• Required action:
Go through the records and copy each line where the word "Left" occurs.

• Records to use:
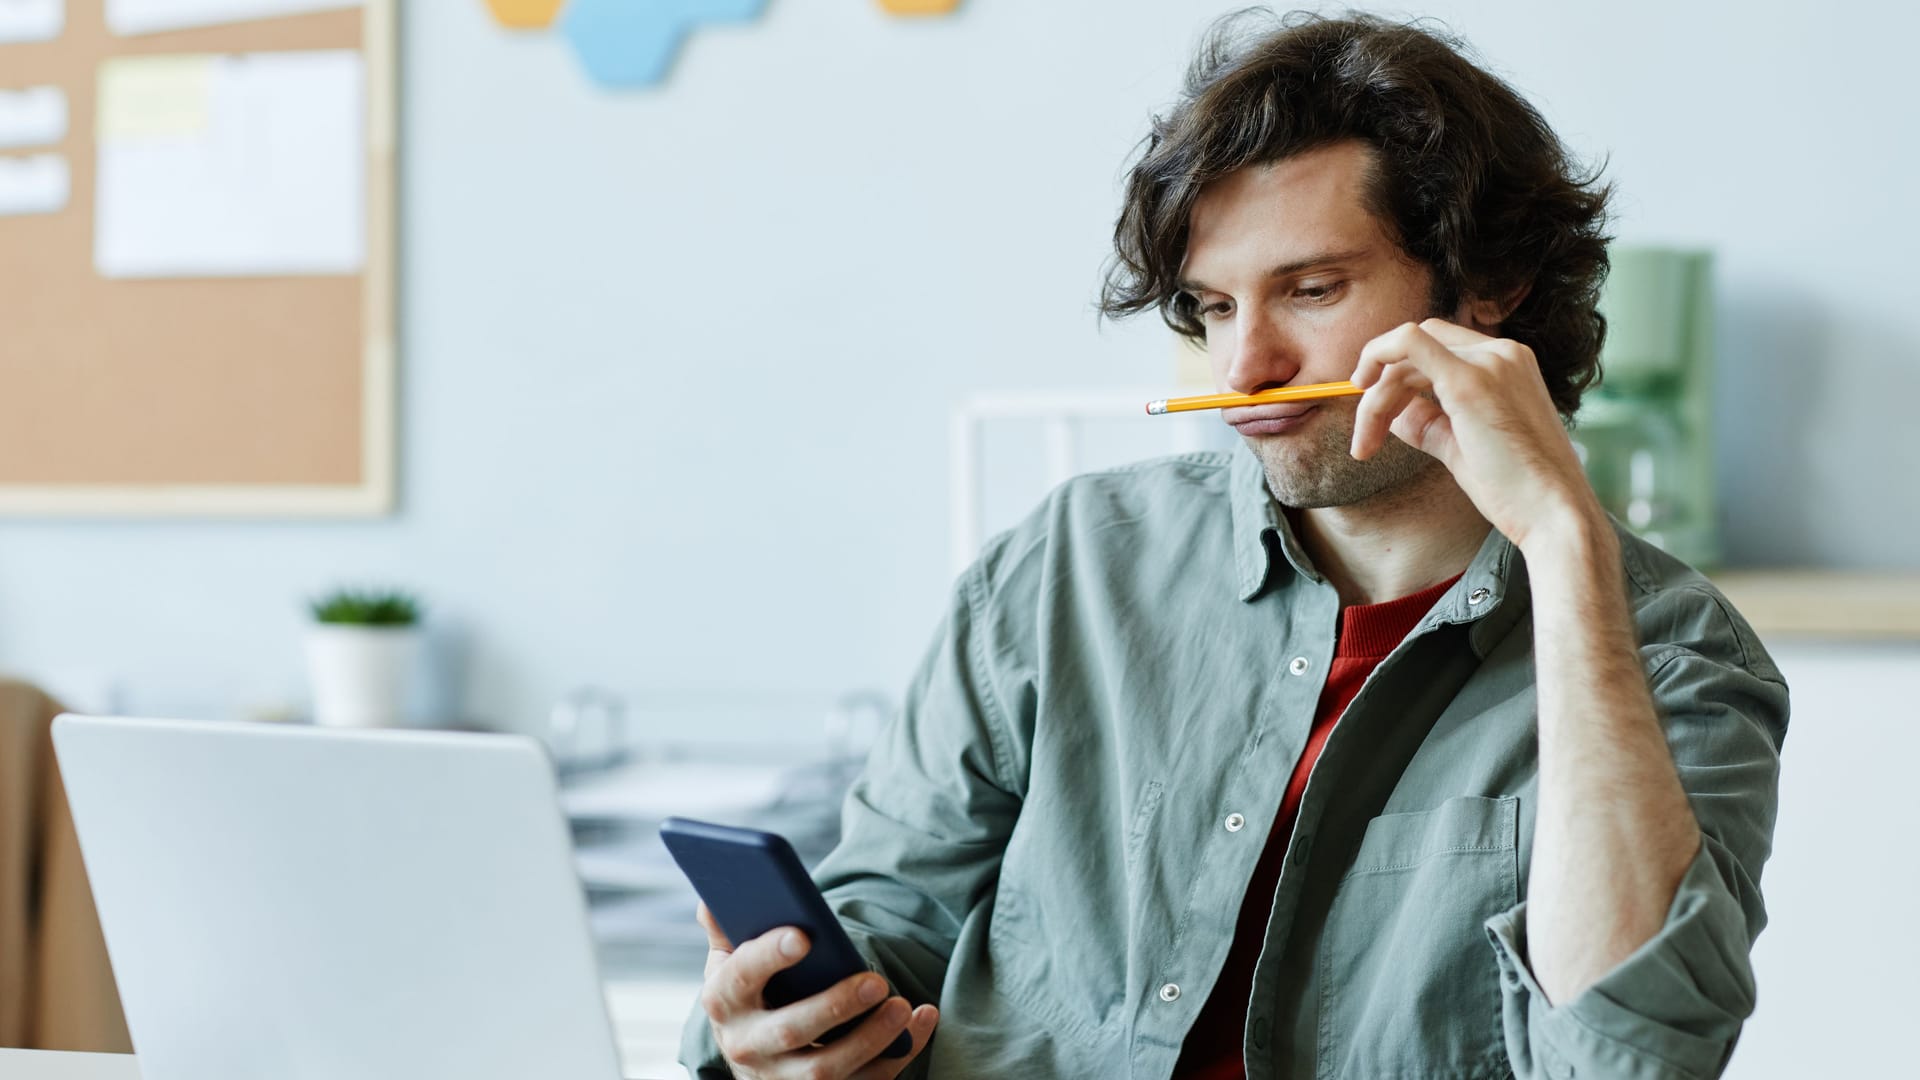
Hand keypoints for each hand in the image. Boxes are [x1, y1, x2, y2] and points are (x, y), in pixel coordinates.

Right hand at [696, 902, 939, 1079]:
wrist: (753, 1059)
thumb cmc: (749, 996)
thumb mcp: (729, 964)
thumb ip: (726, 929)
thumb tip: (713, 893)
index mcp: (724, 1002)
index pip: (743, 977)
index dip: (769, 955)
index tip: (804, 935)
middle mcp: (748, 1046)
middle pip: (791, 1030)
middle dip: (834, 1006)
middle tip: (876, 980)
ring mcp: (784, 1078)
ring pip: (827, 1069)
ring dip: (870, 1039)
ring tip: (903, 1005)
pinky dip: (898, 1054)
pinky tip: (922, 1022)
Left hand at [1350, 318, 1605, 551]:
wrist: (1554, 514)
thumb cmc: (1516, 490)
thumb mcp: (1464, 447)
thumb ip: (1430, 424)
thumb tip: (1394, 415)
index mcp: (1507, 365)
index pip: (1437, 351)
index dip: (1399, 379)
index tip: (1379, 416)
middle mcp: (1501, 353)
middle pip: (1416, 351)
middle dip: (1381, 390)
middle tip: (1365, 440)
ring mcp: (1488, 362)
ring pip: (1406, 354)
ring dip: (1376, 398)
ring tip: (1365, 445)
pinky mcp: (1469, 381)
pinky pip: (1408, 343)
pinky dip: (1377, 355)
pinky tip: (1363, 390)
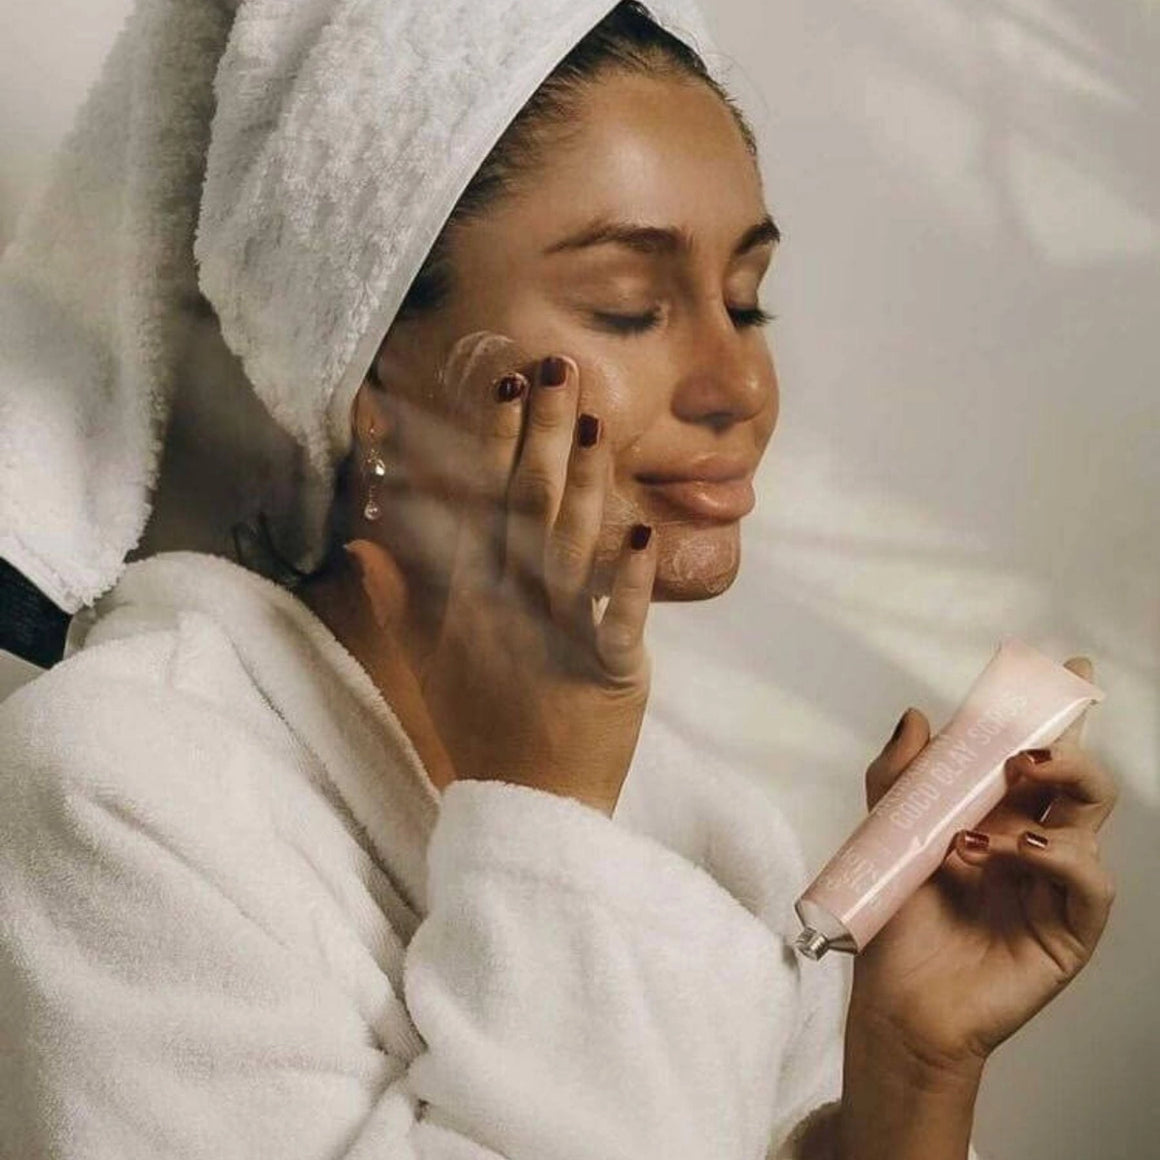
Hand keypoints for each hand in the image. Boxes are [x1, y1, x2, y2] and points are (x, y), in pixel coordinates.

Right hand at [346, 346, 657, 816]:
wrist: (526, 803)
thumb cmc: (479, 723)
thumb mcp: (425, 659)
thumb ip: (398, 597)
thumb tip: (361, 545)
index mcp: (470, 598)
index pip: (478, 506)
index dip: (493, 445)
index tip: (505, 389)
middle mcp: (509, 606)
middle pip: (526, 508)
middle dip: (543, 436)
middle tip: (559, 370)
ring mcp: (556, 636)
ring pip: (572, 547)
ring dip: (586, 484)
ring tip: (599, 424)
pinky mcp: (603, 671)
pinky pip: (620, 620)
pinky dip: (635, 578)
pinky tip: (647, 528)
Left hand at [848, 657, 1117, 1078]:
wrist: (898, 1002)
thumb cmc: (896, 922)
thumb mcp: (886, 835)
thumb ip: (900, 776)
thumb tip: (916, 716)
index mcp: (993, 815)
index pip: (1033, 756)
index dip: (1054, 713)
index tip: (1066, 670)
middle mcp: (1031, 842)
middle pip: (1076, 778)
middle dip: (1062, 747)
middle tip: (1018, 752)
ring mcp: (1053, 884)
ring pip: (1090, 818)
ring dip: (1056, 791)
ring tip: (1002, 803)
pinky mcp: (1068, 929)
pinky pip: (1092, 882)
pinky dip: (1060, 857)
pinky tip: (1017, 851)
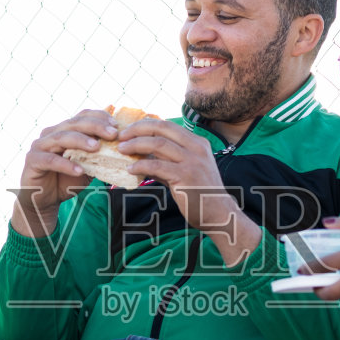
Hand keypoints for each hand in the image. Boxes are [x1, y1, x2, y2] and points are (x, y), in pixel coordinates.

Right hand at [11, 108, 119, 235]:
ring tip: (97, 147)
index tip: (116, 125)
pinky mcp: (33, 161)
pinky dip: (66, 164)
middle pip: (73, 123)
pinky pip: (51, 160)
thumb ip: (98, 156)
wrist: (44, 200)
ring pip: (61, 138)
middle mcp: (51, 133)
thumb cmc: (66, 180)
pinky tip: (79, 170)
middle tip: (112, 133)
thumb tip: (122, 149)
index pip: (81, 116)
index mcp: (64, 130)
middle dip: (94, 126)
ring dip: (81, 141)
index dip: (99, 117)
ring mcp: (40, 146)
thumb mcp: (87, 167)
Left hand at [117, 118, 261, 262]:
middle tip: (121, 136)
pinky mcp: (185, 176)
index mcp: (197, 142)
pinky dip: (140, 165)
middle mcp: (196, 147)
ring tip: (122, 150)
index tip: (129, 131)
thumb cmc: (200, 193)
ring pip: (157, 144)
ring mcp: (192, 161)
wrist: (218, 214)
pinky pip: (156, 166)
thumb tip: (141, 155)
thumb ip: (166, 161)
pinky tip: (130, 169)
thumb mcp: (184, 170)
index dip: (145, 125)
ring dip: (135, 145)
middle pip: (161, 128)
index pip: (167, 125)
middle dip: (137, 129)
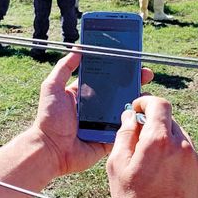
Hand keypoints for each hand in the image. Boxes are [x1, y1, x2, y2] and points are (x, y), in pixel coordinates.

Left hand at [29, 53, 153, 177]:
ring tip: (148, 94)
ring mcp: (104, 124)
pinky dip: (134, 124)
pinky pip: (124, 131)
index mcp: (85, 94)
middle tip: (147, 75)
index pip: (106, 79)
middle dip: (134, 83)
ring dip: (138, 102)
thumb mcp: (52, 87)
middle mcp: (96, 108)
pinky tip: (145, 115)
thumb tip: (77, 48)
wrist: (50, 149)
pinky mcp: (108, 139)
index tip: (132, 62)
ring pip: (126, 111)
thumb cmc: (49, 118)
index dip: (119, 71)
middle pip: (120, 93)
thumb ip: (64, 68)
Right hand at [107, 96, 197, 197]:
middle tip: (138, 138)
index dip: (146, 102)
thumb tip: (130, 117)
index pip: (159, 104)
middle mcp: (181, 144)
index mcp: (160, 139)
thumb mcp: (117, 165)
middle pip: (168, 119)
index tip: (136, 109)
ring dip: (164, 138)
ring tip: (149, 160)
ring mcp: (193, 158)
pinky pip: (185, 152)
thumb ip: (124, 135)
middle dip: (153, 123)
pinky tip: (161, 172)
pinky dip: (173, 153)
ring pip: (177, 136)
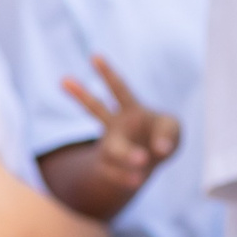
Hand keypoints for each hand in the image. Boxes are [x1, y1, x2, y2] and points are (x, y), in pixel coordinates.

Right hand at [62, 57, 179, 195]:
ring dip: (125, 155)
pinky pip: (119, 174)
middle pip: (97, 111)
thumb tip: (160, 149)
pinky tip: (137, 180)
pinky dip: (128, 177)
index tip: (95, 56)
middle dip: (82, 96)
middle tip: (64, 79)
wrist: (147, 160)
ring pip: (112, 150)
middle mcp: (115, 126)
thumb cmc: (161, 135)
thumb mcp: (172, 127)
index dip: (107, 73)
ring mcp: (112, 148)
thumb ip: (169, 133)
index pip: (118, 89)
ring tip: (142, 161)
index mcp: (130, 110)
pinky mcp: (113, 169)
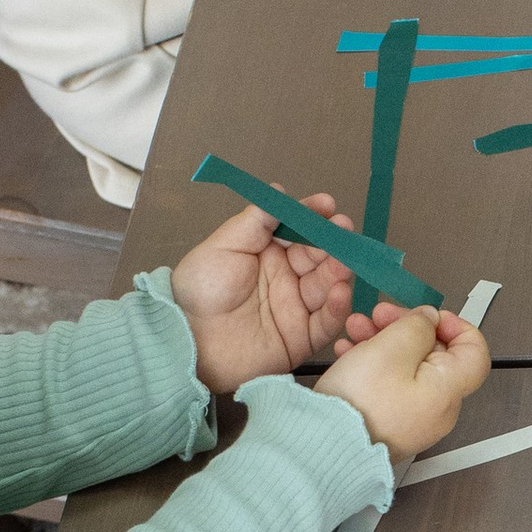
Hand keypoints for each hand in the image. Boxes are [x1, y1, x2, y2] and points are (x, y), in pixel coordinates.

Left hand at [173, 196, 355, 390]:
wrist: (188, 340)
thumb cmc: (200, 290)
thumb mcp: (223, 246)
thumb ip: (254, 222)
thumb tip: (279, 192)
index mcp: (267, 253)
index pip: (298, 230)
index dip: (313, 216)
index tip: (327, 205)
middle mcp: (286, 278)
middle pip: (319, 256)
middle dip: (334, 241)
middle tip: (344, 230)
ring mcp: (295, 307)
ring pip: (327, 285)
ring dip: (339, 271)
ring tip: (344, 261)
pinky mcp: (301, 338)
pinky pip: (326, 321)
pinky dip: (337, 307)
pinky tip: (339, 291)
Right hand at [313, 300, 490, 461]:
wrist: (326, 448)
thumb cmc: (359, 406)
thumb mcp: (390, 348)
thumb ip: (417, 327)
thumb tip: (429, 319)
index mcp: (447, 390)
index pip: (474, 351)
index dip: (454, 325)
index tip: (428, 316)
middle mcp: (437, 409)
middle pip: (434, 355)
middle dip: (405, 328)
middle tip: (379, 315)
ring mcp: (414, 419)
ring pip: (407, 367)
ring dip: (383, 341)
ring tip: (356, 330)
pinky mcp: (391, 424)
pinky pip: (390, 386)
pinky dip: (374, 364)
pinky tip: (350, 353)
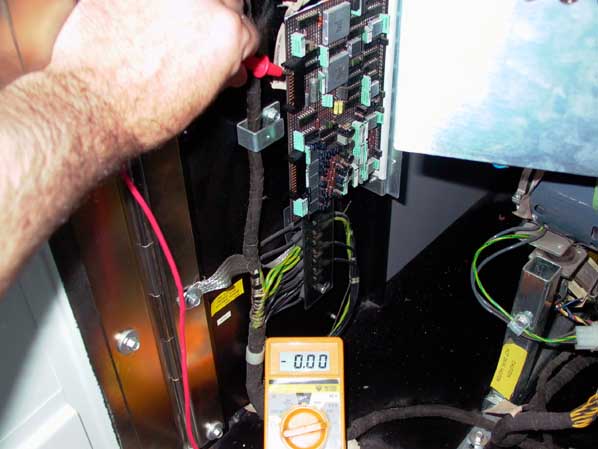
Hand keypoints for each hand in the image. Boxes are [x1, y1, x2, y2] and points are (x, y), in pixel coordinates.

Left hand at [48, 0, 258, 151]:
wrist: (92, 108)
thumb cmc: (141, 112)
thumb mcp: (202, 98)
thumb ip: (221, 70)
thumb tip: (226, 66)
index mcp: (225, 31)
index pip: (248, 31)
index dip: (238, 48)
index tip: (226, 54)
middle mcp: (198, 2)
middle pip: (224, 3)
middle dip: (214, 23)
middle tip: (196, 46)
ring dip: (181, 13)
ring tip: (162, 39)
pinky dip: (146, 10)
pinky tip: (138, 32)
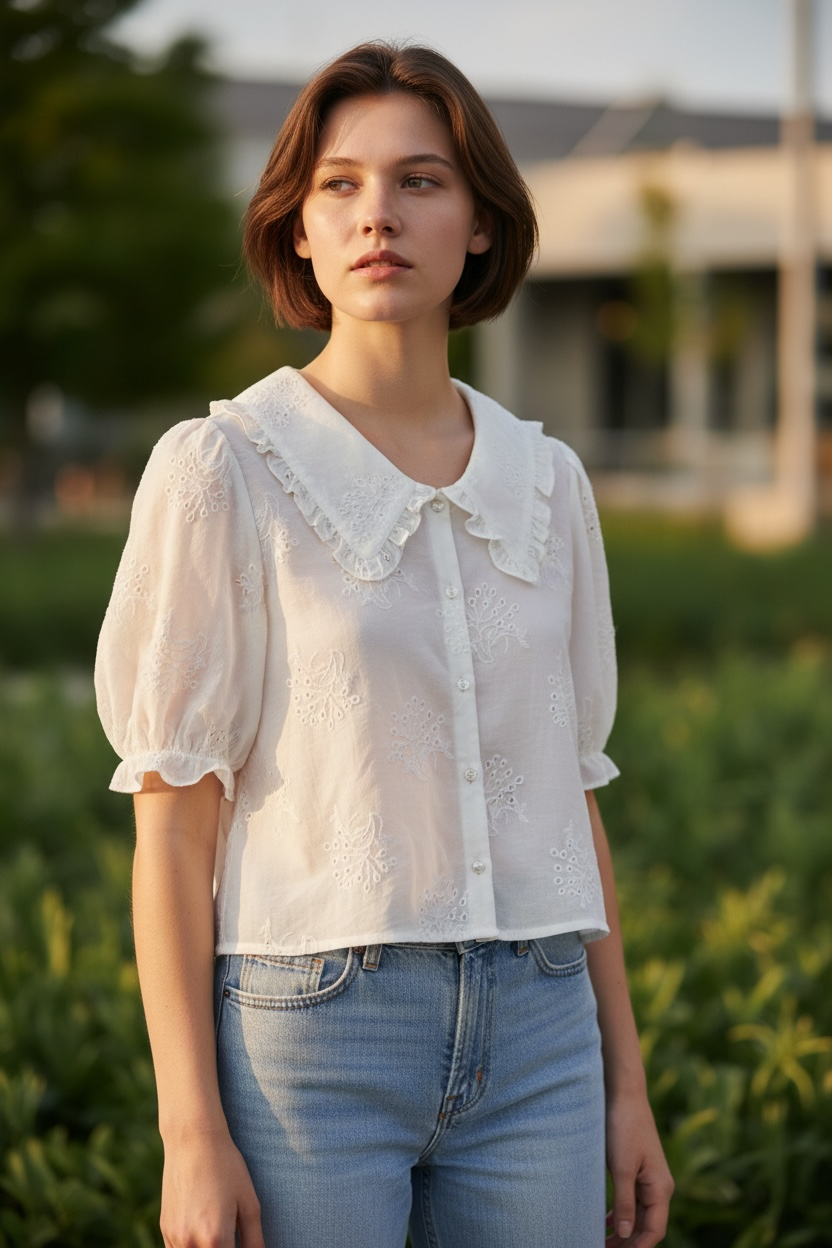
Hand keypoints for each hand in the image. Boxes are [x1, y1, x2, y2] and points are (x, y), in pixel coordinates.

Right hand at [160, 1127, 264, 1247]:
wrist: (193, 1140)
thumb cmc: (226, 1167)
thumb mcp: (249, 1202)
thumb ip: (255, 1240)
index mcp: (215, 1238)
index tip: (240, 1244)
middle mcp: (190, 1242)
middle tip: (231, 1238)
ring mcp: (175, 1237)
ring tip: (217, 1235)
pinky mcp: (165, 1230)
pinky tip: (203, 1236)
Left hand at [604, 1090, 673, 1246]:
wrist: (624, 1094)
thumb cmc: (623, 1127)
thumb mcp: (621, 1168)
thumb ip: (625, 1203)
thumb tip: (626, 1235)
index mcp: (660, 1188)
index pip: (653, 1230)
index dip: (637, 1247)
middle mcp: (659, 1186)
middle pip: (646, 1226)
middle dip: (628, 1242)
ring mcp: (648, 1178)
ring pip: (638, 1214)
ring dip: (623, 1230)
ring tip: (601, 1241)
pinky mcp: (637, 1169)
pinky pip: (632, 1200)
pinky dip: (620, 1214)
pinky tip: (605, 1222)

• Response to this task:
Left hand at [1350, 318, 1605, 551]:
Left hand at [848, 657, 1117, 1078]:
Left hand at [117, 118, 261, 262]:
Left hand at [29, 53, 153, 177]:
Left hand at [173, 196, 355, 390]:
Left hand at [48, 0, 258, 151]:
Left hand at [604, 1090, 673, 1246]:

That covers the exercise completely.